Performance Comparison
Real-world transcription speed on a 10-minute audio file:
| Setup | Model | Time |
|---|---|---|
| RTX 3080 | large-v3 | ~45 seconds |
| RTX 3080 | distil-large-v3 | ~8 seconds |
| M2 MacBook Pro | medium | ~90 seconds |
| Ryzen 5600X (CPU) | base | ~3 minutes |
| Ryzen 5600X (CPU) | tiny | ~45 seconds |
Otter.ai processes the same file in about 60 seconds - but sends your audio to their servers.
Privacy Comparison
| Feature | Otter.ai | Local Whisper |
|---|---|---|
| Audio leaves your device | Yes | No |
| Used for AI training | Yes (per ToS) | No |
| Third-party data sharing | Yes | No |
| Works offline | No | Yes |
| Subscription required | Yes ($16.99/mo Pro) | No |
Troubleshooting
“CUDA not available”
Your GPU drivers or CUDA installation may be incomplete. Try CPU mode first:
model = WhisperModel("base", device="cpu", compute_type="int8")
Out of memory
Use a smaller model or enable INT8 quantization:
model = WhisperModel("medium", device="cuda", compute_type="int8")
Slow on CPU
Use tiny or base models. Consider the distil variants if you have a GPU.

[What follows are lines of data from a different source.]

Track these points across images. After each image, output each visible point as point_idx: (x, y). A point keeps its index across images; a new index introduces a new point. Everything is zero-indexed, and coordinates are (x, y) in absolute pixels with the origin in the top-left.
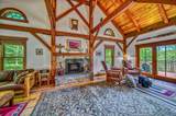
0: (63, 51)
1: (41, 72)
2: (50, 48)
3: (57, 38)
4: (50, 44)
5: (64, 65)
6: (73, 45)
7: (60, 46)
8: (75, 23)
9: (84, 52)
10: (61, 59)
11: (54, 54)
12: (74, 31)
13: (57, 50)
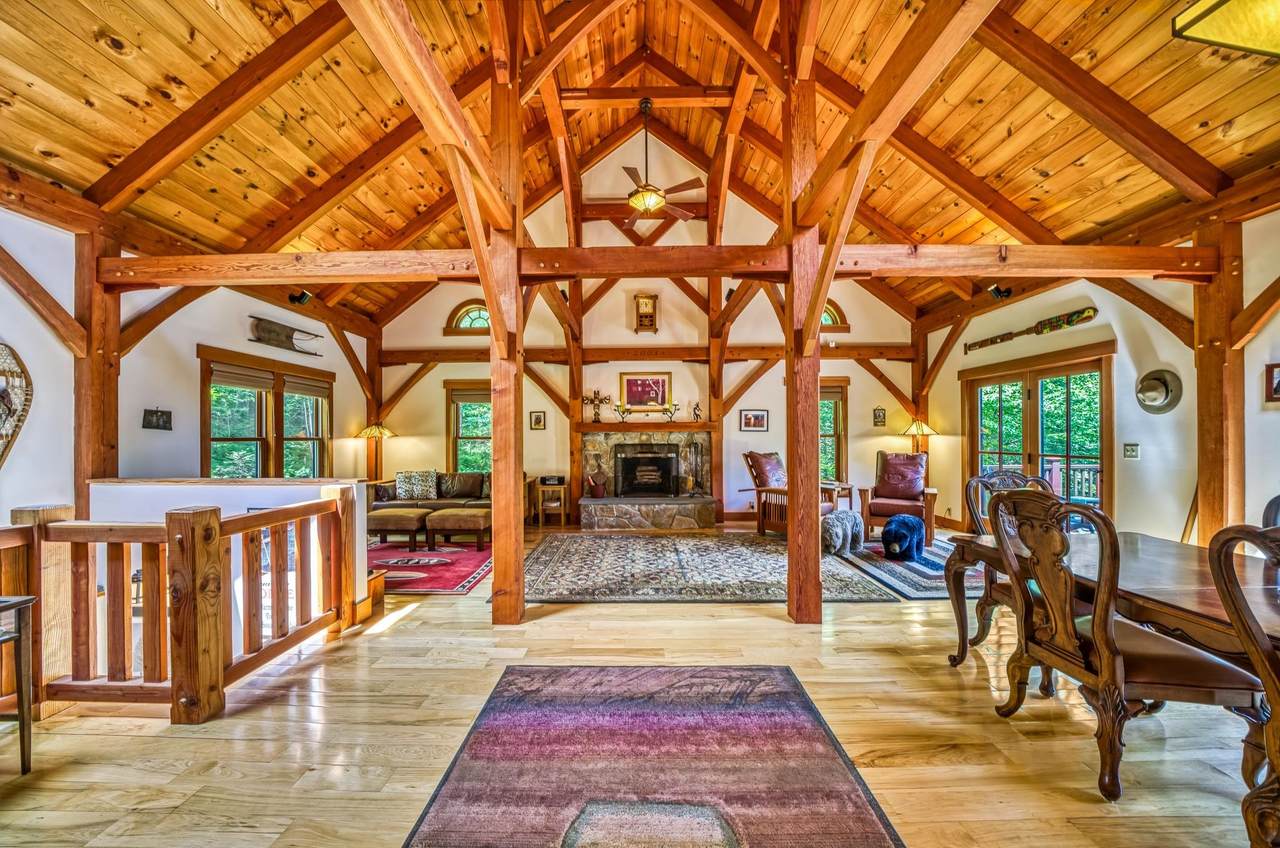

Poor accuracy on accented speech
Use large-v3 or distil-large-v3. Smaller models struggle with accents and background noise.
What This Means
Cloud transcription services positioned themselves as the only convenient option. That’s no longer true. faster-whisper delivers professional-grade accuracy with a few lines of Python - or a free GUI app.

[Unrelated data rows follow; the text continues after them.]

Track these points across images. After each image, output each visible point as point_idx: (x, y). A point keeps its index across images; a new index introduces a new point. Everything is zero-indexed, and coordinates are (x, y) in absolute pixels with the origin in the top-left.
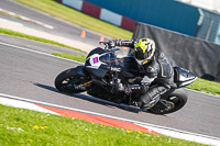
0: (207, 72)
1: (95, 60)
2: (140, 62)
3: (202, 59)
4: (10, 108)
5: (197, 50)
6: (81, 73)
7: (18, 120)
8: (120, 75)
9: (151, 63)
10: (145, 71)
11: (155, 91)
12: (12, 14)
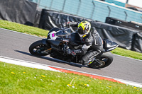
0: (28, 20)
1: (53, 35)
2: (81, 36)
3: (24, 12)
5: (21, 7)
6: (45, 43)
8: (69, 44)
9: (88, 36)
10: (84, 42)
11: (91, 54)
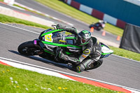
4: (44, 75)
7: (48, 83)
12: (47, 15)
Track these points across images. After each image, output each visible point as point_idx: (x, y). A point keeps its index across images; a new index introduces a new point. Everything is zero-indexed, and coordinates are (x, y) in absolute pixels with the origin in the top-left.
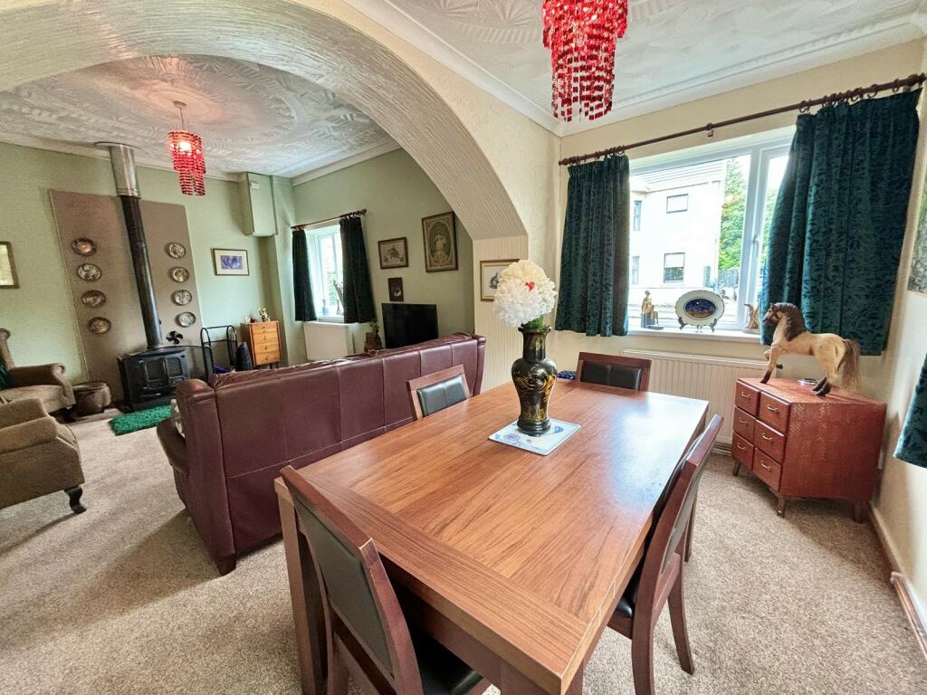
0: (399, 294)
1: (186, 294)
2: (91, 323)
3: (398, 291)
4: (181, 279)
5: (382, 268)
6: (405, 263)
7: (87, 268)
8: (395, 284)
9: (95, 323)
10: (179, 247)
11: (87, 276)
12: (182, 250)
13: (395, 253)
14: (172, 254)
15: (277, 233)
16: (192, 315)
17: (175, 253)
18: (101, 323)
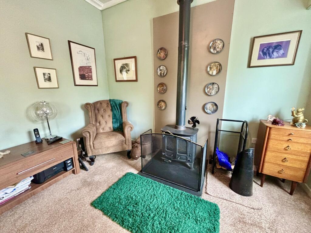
4: (214, 73)
7: (161, 68)
11: (161, 73)
16: (216, 105)
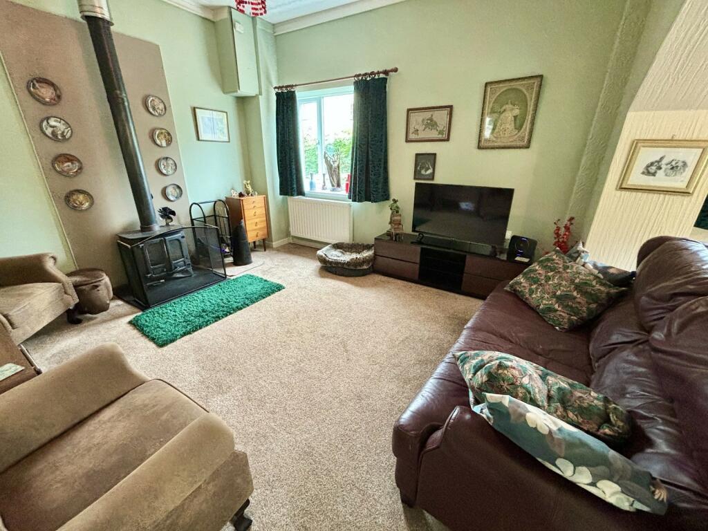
0: (430, 171)
1: (170, 162)
2: (68, 198)
3: (428, 169)
4: (164, 144)
5: (407, 141)
6: (445, 136)
7: (52, 122)
8: (425, 161)
9: (74, 197)
10: (157, 100)
11: (54, 133)
12: (161, 106)
13: (431, 124)
14: (151, 110)
15: (260, 93)
16: (179, 187)
17: (154, 109)
18: (81, 197)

The class action lawsuit against Otter.ai highlights what’s at stake. Every meeting you transcribe through a cloud service becomes training data. Every private conversation becomes someone else’s intellectual property.
Local transcription isn’t just a privacy choice. It’s free after setup, works offline, and puts you in control.
What You Can Do
- Start simple: Install faster-whisper with the base model and try it on a test file
- Upgrade later: Once you confirm it works, try larger models or GPU acceleration
- Replace subscriptions: Cancel Otter.ai and keep $200/year in your pocket
- Share the knowledge: Point colleagues to local alternatives when they complain about subscription costs
Your voice. Your data. Your machine.